Crudely seen (the only way to approach this socialist melodrama), the characters divide into owners and chumps. Chief among the former is Marion, a former mental patient, now a predatory real estate broker whose credo is to grab and hold onto whatever and whomever she craves even if it kills them (at one point she unhesitantly blurts out, "We men of destiny get what we're after"). The other sharks are Marion's lummoxy husband, Clegg, a butcher who wants to kill his infertile wife for not providing him with an heir, and Marion's stooge Worsely, who secretly loves her.
The chumps are Lisa and Alec, a bitterly poor young couple who live with two kids and a senile parent in a cramped flat in a gentrifying neighborhood of north London. Lisa, who washes hair for a living, is pregnant with a third child they can't afford, while her laborer husband, Alec, mired in morose passivity, indifferent to everything around him, is unable to work. An intended mockery of impotent intellectuals, Alec sits and stares in wonder at the pointlessness of everything.
After we're introduced to this pathetic family, Churchill twists the knife by having the family robbed of what few luxuries they possess. Lisa and Alec, at the proverbial end of their tether, are clearly human lambs to be shorn and sacrificed.
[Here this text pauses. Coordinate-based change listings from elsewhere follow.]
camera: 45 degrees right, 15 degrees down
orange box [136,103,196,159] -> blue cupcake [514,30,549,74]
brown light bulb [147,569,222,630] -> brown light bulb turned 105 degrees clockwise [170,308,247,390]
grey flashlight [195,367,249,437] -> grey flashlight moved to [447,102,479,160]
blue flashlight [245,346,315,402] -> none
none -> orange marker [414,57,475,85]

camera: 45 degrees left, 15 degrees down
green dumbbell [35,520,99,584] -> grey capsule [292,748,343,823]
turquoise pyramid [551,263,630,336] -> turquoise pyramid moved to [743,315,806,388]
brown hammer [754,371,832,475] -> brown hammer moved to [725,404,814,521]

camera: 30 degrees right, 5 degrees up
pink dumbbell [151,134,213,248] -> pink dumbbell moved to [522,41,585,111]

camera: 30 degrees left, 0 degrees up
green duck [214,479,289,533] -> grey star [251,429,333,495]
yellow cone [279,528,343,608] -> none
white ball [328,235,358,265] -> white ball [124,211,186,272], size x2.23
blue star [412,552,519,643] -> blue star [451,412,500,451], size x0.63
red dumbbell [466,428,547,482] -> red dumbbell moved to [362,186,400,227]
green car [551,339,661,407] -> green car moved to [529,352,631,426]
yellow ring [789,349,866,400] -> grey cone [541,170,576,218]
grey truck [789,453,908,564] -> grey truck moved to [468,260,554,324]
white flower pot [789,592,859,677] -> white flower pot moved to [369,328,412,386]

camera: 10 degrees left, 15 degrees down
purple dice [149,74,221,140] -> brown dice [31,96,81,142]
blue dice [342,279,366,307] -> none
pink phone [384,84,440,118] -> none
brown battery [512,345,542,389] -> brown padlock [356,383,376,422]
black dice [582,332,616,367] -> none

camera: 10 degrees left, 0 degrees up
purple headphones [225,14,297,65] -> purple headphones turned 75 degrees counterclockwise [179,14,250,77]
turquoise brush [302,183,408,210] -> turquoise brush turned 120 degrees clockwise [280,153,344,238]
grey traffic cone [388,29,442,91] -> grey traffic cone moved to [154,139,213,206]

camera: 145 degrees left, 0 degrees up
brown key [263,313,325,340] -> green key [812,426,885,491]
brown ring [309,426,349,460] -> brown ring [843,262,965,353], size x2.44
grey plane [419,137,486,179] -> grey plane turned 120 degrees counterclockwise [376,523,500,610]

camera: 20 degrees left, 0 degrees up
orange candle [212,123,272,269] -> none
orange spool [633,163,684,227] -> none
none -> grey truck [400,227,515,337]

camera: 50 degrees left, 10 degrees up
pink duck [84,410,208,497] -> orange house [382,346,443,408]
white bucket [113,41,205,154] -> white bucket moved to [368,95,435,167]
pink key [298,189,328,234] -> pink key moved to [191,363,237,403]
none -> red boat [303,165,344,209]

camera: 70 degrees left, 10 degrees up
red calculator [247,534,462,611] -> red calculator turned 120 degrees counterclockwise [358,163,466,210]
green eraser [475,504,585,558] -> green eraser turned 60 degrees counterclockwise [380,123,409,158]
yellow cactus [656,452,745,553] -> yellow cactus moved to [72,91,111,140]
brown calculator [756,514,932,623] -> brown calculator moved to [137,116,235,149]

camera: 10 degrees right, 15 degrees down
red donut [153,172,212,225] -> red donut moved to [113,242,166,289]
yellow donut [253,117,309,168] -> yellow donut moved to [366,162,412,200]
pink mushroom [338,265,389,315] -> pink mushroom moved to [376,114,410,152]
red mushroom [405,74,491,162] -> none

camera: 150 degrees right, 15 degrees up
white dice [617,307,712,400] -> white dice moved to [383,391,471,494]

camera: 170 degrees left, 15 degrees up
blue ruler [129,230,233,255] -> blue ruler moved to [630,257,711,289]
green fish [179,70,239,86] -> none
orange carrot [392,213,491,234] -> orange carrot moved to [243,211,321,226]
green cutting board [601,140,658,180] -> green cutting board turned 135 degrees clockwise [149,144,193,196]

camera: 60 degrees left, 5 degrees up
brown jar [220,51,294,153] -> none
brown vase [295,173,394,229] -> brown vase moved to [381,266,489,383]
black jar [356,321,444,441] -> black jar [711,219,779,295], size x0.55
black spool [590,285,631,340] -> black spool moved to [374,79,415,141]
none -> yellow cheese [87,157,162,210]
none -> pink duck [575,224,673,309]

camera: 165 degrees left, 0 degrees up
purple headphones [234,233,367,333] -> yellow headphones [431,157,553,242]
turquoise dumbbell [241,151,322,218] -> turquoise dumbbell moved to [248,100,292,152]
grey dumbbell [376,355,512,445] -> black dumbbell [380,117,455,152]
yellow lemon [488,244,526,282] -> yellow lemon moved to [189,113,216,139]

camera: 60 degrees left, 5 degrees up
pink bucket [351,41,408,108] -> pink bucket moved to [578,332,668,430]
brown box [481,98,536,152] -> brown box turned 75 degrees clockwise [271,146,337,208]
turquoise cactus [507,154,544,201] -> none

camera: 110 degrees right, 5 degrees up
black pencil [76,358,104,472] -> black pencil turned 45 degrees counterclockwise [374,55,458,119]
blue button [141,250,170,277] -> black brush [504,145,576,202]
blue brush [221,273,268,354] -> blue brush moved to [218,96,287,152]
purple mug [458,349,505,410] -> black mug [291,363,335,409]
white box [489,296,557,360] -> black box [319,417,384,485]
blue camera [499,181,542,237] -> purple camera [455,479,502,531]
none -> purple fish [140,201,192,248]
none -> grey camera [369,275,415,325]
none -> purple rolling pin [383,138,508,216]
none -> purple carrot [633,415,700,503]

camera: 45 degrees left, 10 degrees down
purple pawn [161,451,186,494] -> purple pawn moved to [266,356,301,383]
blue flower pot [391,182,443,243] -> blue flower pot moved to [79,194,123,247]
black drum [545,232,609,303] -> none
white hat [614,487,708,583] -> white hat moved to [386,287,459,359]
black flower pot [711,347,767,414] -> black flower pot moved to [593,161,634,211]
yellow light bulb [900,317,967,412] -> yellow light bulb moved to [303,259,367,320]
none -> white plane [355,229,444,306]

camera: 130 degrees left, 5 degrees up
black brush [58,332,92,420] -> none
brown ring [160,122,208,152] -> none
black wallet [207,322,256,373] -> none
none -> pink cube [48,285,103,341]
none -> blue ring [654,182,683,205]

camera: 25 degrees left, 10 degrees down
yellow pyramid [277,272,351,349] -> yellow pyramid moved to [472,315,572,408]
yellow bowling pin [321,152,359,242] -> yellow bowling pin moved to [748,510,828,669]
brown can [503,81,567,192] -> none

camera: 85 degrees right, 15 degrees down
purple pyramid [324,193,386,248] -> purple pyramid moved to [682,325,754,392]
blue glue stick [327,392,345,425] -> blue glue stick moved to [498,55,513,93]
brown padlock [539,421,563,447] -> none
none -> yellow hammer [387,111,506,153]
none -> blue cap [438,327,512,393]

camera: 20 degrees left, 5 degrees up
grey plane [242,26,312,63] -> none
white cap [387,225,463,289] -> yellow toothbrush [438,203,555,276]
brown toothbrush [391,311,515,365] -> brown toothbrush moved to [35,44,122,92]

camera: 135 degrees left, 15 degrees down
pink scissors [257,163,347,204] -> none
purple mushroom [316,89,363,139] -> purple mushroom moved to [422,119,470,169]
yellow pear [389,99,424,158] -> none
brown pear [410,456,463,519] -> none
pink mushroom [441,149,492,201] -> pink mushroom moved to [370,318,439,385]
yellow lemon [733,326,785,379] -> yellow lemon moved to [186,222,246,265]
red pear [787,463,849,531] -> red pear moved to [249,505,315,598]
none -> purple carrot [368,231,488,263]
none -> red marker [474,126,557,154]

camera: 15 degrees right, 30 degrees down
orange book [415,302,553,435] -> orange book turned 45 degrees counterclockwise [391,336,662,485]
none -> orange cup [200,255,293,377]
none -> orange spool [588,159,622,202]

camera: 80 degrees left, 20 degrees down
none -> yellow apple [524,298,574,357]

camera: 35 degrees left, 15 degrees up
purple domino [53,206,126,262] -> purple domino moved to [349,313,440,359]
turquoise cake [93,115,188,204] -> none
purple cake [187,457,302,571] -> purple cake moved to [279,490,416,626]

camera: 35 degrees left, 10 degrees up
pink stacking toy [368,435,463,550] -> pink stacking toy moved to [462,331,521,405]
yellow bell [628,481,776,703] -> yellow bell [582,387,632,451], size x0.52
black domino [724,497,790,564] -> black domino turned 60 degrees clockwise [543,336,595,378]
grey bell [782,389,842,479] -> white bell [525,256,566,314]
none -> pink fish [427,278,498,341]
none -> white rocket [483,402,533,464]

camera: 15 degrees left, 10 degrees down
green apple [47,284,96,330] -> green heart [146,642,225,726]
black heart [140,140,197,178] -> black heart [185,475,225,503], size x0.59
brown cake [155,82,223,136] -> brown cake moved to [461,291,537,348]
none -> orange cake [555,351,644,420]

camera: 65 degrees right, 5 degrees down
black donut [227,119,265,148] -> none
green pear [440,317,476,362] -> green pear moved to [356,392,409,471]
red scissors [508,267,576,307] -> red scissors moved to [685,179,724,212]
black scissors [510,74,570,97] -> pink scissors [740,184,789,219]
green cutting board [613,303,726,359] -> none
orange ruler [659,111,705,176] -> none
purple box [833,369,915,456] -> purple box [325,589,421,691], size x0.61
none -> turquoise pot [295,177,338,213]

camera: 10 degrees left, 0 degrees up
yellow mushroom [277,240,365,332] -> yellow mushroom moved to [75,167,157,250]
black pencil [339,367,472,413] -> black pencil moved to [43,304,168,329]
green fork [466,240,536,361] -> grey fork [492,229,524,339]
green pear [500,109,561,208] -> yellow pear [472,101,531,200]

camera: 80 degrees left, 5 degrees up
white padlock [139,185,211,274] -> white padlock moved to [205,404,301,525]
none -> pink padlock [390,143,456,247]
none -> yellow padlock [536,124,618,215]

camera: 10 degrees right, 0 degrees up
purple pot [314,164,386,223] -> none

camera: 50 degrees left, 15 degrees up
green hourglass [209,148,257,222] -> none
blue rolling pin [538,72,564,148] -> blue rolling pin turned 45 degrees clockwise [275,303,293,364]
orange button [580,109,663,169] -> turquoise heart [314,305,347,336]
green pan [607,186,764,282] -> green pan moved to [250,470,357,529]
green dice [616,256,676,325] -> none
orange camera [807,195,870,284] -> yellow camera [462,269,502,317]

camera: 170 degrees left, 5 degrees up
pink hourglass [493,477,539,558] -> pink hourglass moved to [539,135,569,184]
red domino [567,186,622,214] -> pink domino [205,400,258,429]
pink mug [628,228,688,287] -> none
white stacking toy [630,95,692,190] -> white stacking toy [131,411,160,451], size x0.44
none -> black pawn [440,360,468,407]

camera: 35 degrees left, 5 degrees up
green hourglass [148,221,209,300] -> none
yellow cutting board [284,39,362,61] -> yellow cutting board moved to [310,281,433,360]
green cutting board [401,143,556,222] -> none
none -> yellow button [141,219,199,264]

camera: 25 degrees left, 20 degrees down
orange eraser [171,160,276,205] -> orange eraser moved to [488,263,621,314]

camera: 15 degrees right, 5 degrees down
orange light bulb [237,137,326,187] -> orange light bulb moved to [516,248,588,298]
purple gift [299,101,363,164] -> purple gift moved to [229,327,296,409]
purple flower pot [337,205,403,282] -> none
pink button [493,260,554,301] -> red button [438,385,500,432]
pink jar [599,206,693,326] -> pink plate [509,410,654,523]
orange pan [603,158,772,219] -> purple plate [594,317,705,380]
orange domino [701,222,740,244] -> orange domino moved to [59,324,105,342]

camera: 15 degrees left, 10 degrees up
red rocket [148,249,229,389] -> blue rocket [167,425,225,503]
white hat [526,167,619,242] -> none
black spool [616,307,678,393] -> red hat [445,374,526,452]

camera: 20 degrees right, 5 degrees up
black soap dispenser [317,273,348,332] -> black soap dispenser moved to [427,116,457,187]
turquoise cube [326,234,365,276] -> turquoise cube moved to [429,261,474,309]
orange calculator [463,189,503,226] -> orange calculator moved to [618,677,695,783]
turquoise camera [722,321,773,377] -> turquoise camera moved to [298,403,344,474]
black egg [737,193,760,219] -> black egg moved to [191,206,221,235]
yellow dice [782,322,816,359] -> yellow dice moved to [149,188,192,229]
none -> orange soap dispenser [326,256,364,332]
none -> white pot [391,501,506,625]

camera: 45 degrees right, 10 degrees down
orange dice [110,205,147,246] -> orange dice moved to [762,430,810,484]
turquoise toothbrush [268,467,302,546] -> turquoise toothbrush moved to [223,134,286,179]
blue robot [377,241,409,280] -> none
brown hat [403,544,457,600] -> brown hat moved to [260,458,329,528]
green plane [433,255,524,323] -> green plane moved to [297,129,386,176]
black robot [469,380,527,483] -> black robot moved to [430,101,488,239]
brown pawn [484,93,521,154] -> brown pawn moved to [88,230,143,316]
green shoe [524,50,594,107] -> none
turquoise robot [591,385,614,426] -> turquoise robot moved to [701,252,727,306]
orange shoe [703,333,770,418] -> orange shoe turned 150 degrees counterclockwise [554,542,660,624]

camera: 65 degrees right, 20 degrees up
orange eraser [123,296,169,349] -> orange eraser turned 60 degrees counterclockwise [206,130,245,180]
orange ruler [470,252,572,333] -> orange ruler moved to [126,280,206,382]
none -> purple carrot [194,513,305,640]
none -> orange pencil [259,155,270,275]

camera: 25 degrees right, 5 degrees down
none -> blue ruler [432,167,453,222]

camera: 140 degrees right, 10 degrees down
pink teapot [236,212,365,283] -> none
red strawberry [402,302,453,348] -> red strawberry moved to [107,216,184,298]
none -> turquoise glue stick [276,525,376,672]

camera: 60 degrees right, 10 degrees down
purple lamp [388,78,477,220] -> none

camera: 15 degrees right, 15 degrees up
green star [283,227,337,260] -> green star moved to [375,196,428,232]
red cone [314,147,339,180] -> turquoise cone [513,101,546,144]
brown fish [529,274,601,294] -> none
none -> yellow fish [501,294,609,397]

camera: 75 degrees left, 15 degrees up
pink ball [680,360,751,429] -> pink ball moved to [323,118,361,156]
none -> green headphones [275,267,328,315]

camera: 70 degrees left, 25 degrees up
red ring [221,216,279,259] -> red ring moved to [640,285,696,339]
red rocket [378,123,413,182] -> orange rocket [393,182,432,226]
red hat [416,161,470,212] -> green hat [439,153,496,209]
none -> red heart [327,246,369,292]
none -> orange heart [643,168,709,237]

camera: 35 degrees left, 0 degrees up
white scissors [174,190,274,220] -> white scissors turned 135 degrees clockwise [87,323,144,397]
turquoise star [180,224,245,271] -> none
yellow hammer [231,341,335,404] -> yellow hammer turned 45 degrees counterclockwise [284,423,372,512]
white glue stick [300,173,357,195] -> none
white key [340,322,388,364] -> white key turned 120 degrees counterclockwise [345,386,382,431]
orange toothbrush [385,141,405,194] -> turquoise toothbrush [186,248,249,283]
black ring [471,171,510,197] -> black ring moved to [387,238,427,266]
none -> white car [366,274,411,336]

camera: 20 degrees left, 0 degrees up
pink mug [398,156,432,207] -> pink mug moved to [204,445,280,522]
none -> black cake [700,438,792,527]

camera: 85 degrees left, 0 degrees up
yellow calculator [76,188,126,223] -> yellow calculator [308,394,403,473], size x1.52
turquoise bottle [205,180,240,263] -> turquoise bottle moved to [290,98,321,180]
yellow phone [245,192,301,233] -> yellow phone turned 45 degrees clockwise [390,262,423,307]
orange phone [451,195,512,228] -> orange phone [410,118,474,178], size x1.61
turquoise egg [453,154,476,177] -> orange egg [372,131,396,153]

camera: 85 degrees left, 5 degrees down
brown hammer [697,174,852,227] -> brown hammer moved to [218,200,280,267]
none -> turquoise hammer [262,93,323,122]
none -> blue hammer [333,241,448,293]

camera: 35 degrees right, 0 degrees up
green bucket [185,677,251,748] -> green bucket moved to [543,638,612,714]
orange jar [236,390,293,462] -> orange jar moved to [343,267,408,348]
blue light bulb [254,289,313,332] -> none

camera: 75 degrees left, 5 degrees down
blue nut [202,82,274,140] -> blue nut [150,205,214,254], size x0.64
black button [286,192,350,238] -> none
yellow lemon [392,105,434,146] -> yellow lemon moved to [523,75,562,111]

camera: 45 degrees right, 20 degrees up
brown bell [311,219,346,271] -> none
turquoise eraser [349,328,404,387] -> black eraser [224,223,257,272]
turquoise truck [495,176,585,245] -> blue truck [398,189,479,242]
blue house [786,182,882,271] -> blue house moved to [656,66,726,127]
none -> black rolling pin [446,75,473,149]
What follows is a feeding frenzy by the greedy, needy, and vicious "owners." Marion buys the house that Lisa and Alec live in. She intends to resume an affair she had had with Alec; she tries to buy out their lease, then bribes them to stay so she can have Alec nearby for sex calls. But when vacant, burnt-out Alec shows her how uninterested he is in making love, Marion decides to get at him by offering to buy his new baby. Taking advantage of Lisa's misery and confusion, Marion even considers hiring her as her own child's nurse. When Lisa summons up enough energy to spit out "I may not earn as much as you but I'm not worth nothing," we know she's kidding only herself.
Meanwhile the hulking, moronically jealous Clegg seeks revenge for Marion's open lust for Alec. He takes it out on Lisa, sexually assaulting her to spite his wife. Finally, the scummy Worsely agrees to commit the final, fatal act that ends this sick and sorry show.
Owners couldn't be more heavy-handed if Churchill had dropped the bomb on Alec and Lisa. It's so pitiless it ends up being pointless. And humorless--the audience never gets the satisfaction of booing and hissing the villains; proletarian protest this may pretend to be, but it lacks the sharp edge of a spoof, and it's too limited to suggest any larger indictments. All we get is a rogues' gallery of caricatures--idiot innocents versus soulless villains. When the outcome is this inevitable, forget about surprises; several people in the audience even ended up siding with the stronger, more energetic bad guys--the last thing the playwright intended. (The same thing happens in Dangerous Liasons, where the victims are such fools that audience interest, perhaps even sympathy, goes to the exploiters.)
In his sincere--and unconvincing--Lifeline Theatre staging Gregg Mierow just plays along with Churchill's rant as if he has decided the surface will do even if the substance isn't there. In any case this script's sheer lack of passion takes its toll throughout the ordeal. Melody Rae's malevolent control freak Marion only needs a broomstick to complete her soap-opera character; despite Rae's attempt to breathe ambiguity into this treacherous "top girl," Marion's one vulnerable outburst--"I know none of you loves me"--passes too weakly to matter. Adam Bitterman richly raunches it up as the swaggering butcher ("I'm more Othello than I am Hamlet"), but face it, the character is a one-man toxic-waste dump. James Sie makes you wish Worsely's first suicide attempt hadn't failed.
Exasperating to watch as the clay-pigeon couple, Catherine Martineau and Michael Stevenson don't betray any sense of the clear and present danger surrounding them. That may ring true to their portrayals of victims, but it's damn hard to care about characters who get their kicks from walking off cliffs.